Without seeing the code on the server, I can't be 100% sure. Especially since I don't know what DB.lookup()
does. For all I know, it could handle many of these security issues.
public String login( String user, String pass ) {
if (pass == DB.lookup(user)){
return "Hello " + user;
}
else { .....}
}
What are all of the vulnerabilities present in this sample login application?
How would you fix them?
- No timeout on attempting to login by IP/cookie, and none by user. Easily allows both a Denial of Service (even DDoS) attack, and a brute-force attack.
- No Checking whether or not
user
or pass
are null, and therefore of the proper length and in the right format to be checked against the database. What if the page returns an error, and allows you to try and figure out more through trial and error?

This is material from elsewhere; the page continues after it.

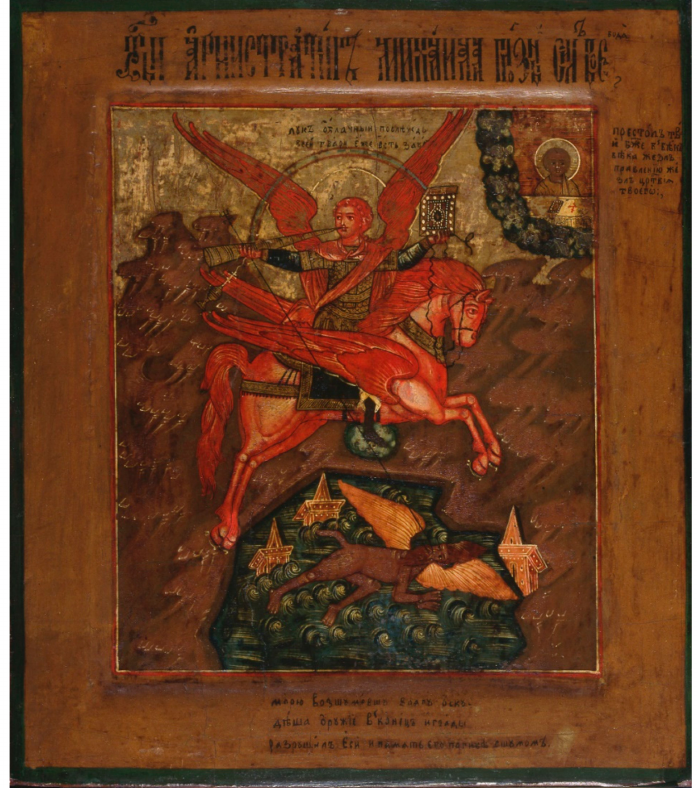
Figure 8. Archangel Michael, Archistrategos of Heavenly Hosts, Northern Russia, workshop of priestless Old Believers, beginning of 18th c., tempera on wood, 42.5 × 37, National Museum in Warsaw, photo: National Museum in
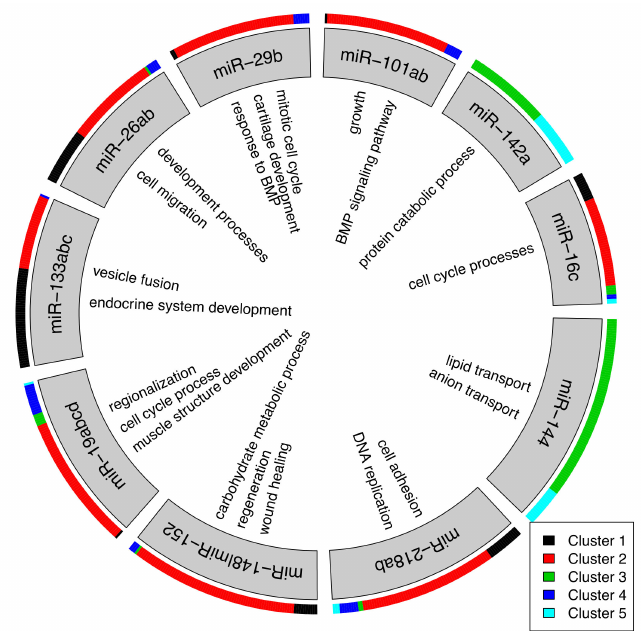
Figure 5. Top 10 miRNAs with the most predicted target genes from clusters 1–5 (Figure 4A). miRNAs were combined if they shared a significant overlap of target genes, e.g., miR-148 and miR-152 (hypergeometric Test p -value < 0.05). A selection of Gene Ontology (GO) terms are shown in inner circle that were enriched for the target genes. A full list of all mRNA-miRNA interactions can be found in Supplementary Table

- Possible SQL injection attack on
DB.lookup(user)
, but it's also possible that DB.lookup()
handles this.
return "Hello " + user;
Again, because there's no proper checking, you can use this to inject
anything into the server's page. This means you could run rogue ASP
/JSP
/PHP
/whatever
code.
- Again, without seeing the
DB.lookup()
code, I can't tell what it does, but I can make an assumption. You appear to be comparing pass
to the username.
This could mean you may be able to try to login with the password being the same as the username, and use it to log in, without having their password. You could login with login("Jake", "Jake");
, and it would work.
How would you store your passwords?
In the database, not anything the user should have access to, using bcrypt
/ hashed
+salted
(unique, obviously) + a reliable SlowEquals()
password. A properly-implemented SlowEquals
/XOR
will prevent side-channel timing attacks.
If you store them that way, by what mechanism do you recover the password to validate it against what the user typed into the password form?
Check if the password input is not null, is of proper length for a password, and does not contain unallowable characters. Three attempts maximum. You check if the salted hash corresponds to the password.
Regarding both user
and pass
, you must check to see if they are not null, are of the proper length for each field in the database, and that they're in the proper format. To check the proper format, you can use regex to ensure it's alphanumerical with the correct symbols. Or you can strip all non-used characters.
And don't forget, you need to test both the username and password against DB.lookup()
Otherwise you can login with the user's username as the password! Horrible!
The more secure code might look something like this (untested pseudo code, btw):
Pseudo class for DB:
public static class DB
{
public static boolean lookup(string u, string p)
{
// Test salted hash against the user's hash for that particular username.
return (encryption.testPassword(p, getUsersHashedPassWord(u))) ? true : false;
}
}
The error-checking pseudo-code:
private boolean properLength(String u, String p)
{
return ((u.length > 3 && u.length <= 12) && (p.length > 8 && p.length <= 30)) ? true : false;
}
private boolean properFormat(String u, String p)
{
return (regex.Valid(u, usernameRegex) && regex.Valid(p, passwordRegex)) ? true : false;
}
private String stripBadStuff(String stuff)
{
// Just in case or something...
return EncodingFunction.ToASCII(stuff).regexReplace(badCharacaterRegex, "");
}
public String login( String user, String pass )
{
if (!loginTriesExceeded) // Currently unhandled for example.
{
if ((user != null && pass != null) && properLength(user, pass) && properFormat(user, pass))
{
// Unhandled for example. This is so they can't change their IP address to continue trying.
if (!userLoginTriesExceeded)
{
String newUser = stripBadStuff(user);
String newPass = stripBadStuff(pass);
// Would be changing DB.lookup() to return true if valid login is detected. DB.lookup(newUser,newPass) will now be assumed that it tests the plaintext password against the salted hash.
if (DB.lookup(newUser, newPass))
{
// Prevent injection. This will assume DB.lookup() tests the password against the stored hash.
return "Hello " + newUser;
}
else
{
return "Invalid login.";
}
}
else
{
return "User login attempts exceeded.";
}
}
else
{
return "Invalid login";
}
}
else
{
// Do nothing, or inform the user that they've exceeded max logins.
return null; // So all code paths return a value.
}
}
Remember, that is untested pseudo code. There may be some things I've missed.